Every would-be Ironman knows to expect the unexpected in the weeks leading up to a race, usually in the form of a torn ligament or a blown tire on a training ride that might result in a scrape across the pavement. It is not unusual for as many as 20 percent of those who signed up for a competition to miss race day, whether as a result of injury or a middle-of-the-night realization of the magnitude of the task at hand.

Mr. Adami had his big scare on June 13, when he suddenly experienced excruciating back pain, which required a nighttime trip to the emergency room. The cause was kidney stones, which threatened to interrupt his training at a moment when he could little afford it.

By June 21, Mr. Adami was soldiering through the occasional stabs of pain, unwilling to veer from his steadily escalating training. He said that his doctors were unsure whether his exercise regimen had helped cause his condition, but that a failure to drink enough fluids might have contributed.

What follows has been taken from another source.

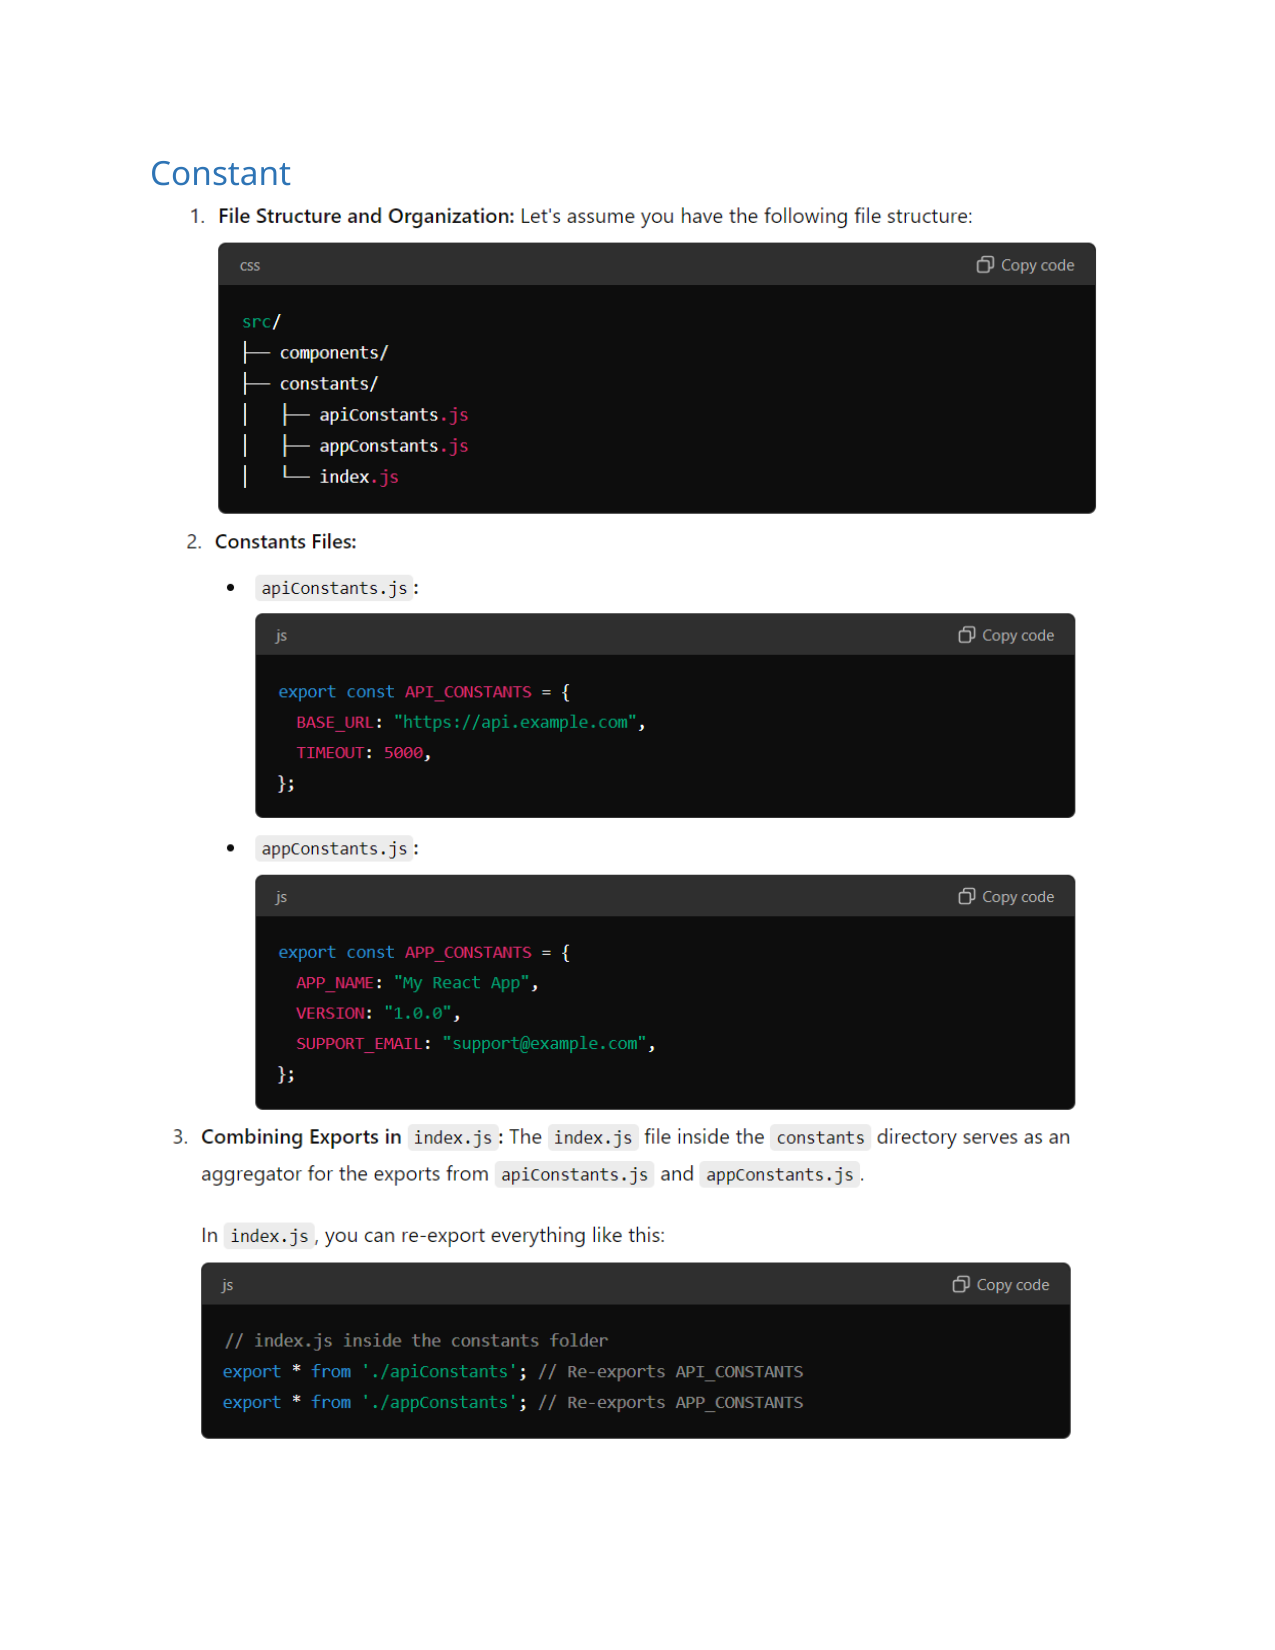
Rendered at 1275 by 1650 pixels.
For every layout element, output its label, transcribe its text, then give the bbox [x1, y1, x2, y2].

And yet, as he has been from the outset of his Ironman pursuit, Mr. Adami was undaunted.

“I have the utmost respect for this race, but I expect to finish,” he said. “I’m not going to not finish.”

And then, momentarily setting aside the rat-a-tat bravado familiar to his viewers on CNBC, he allowed: “But I am terrified.”

Jacques Steinberg is the author of “You Are an Ironman: How Six Weekend Warriors Chased Their Dream of Finishing the World’s Toughest Triathlon.”